Families already living with the trauma of family murder must be central to new review – Safe Ireland and Kathleen Chada
Safe Ireland welcomed the news that the Minister for Justice and Equality Charlie Flanagan will today bring to Cabinet plans for an independent research study on supports to people whose relatives have been killed by a family member.
The national organisation working with 36 domestic violence services throughout the country said that the move is an acknowledgement that State agencies have to date failed families living with the trauma of family murder.
However, it emphasised that it is important that the review addresses the immediate needs of families who have already been affected in the proposed review.
Kathleen Chada, whose two sons were murdered by their father, joined Safe Ireland in its call to immediately centre-stage families already living with the life sentence of familicide.
“While we will support the study announced by the Minister, it just feels like a start and it should not delay supporting families at this point,” Kathleen Chada said. “At the end of the day we know statistically and historically that more women and children may be killed while this study is being conducted. And so we have to ask what more is going to be done in the immediate to prevent more women and children being killed and what will be done to respond to families now. This hopefully isn’t an announcement that is pushing out something that needs to be managed and dealt with immediately.”

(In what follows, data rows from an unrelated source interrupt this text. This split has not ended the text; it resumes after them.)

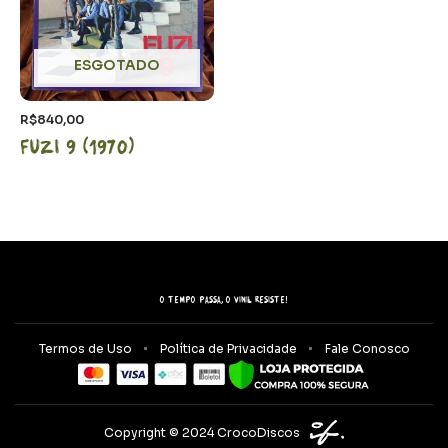
ESGOTADO
R$
840,00
Fuzi 9 (1970)
O tempo passa, o vinil resiste!
Termos de Uso
Política de Privacidade
Fale Conosco
Copyright © 2024 CrocoDiscos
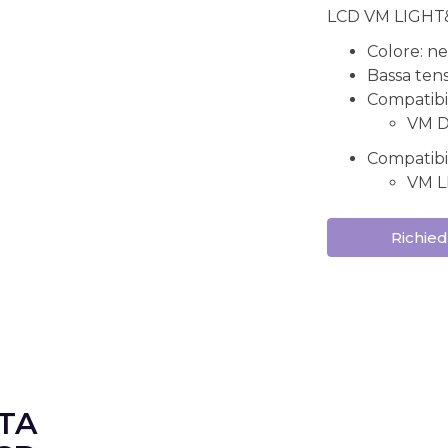
LCD VM LIGHT
Colore: n
Bassa tens
Compatibil
VM D
Compatibil
VM LI
Richied
TA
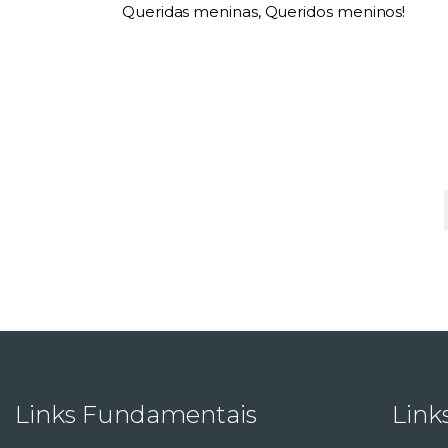
Queridas meninas, Queridos meninos!
<
Links Fundamentais
Link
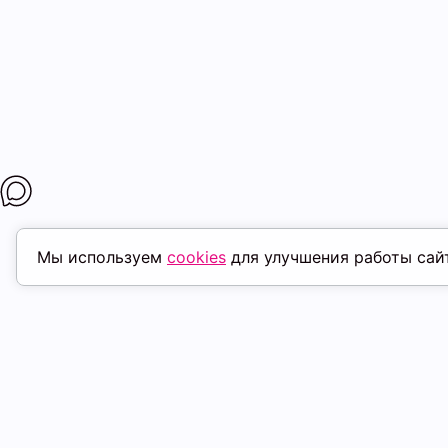
Мы используем
cookies
для улучшения работы сай
МАГАЗИНЫ
ПОКУПАТЕЛ
К. Маркса, 18
ТК Терминал
Доставка
Ленина, 15
ТРК Континент
Условия оплат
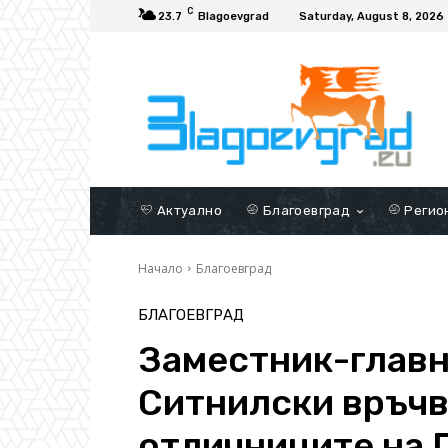
C
23.7
Blagoevgrad
Saturday, August 8, 2026
Актуално
Благоевград
Регио
Начало
Благоевград
БЛАГОЕВГРАД
Заместник-главн
Ситнилски връчв
отличниците на 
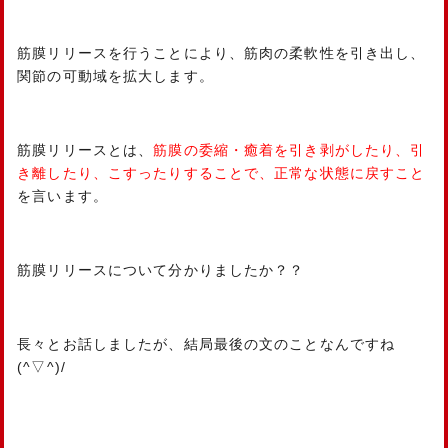
筋膜リリースを行うことにより、筋肉の柔軟性を引き出し、
関節の可動域を拡大します。
筋膜リリースとは、
筋膜の委縮・癒着を引き剥がしたり、引
き離したり、こすったりすることで、正常な状態に戻すこと
を言います。
筋膜リリースについて分かりましたか？？
長々とお話しましたが、結局最後の文のことなんですね
(^▽^)/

Caitriona Gleeson, Programme and Communications Manager with Safe Ireland also welcomed that the study will examine ways to introduce reviews of domestic homicides in Ireland. Safe Ireland first called for such reviews in its report The Lawlessness of the Home published over five years ago.
“We welcome this review as the critical basis for the long awaited model of homicide reviews that we so desperately need in this country,” Gleeson said. “We have to get this right for the many families that have been left hanging without adequate supports, advice and counselling. We also have to do everything we can to prevent further murders of women and children. That is why it is vitally important that this study is also informed by expertise which understand coercive control and trauma. Safe Ireland looks forward to working with the legal expert in this regard.”
Finally, Safe Ireland welcomed the news that the review is also likely to examine the role of the media – both traditional, social and digital – in reporting on familicide cases. Safe Ireland is currently involved in a project that is analysing the way in which family murder cases have been reported.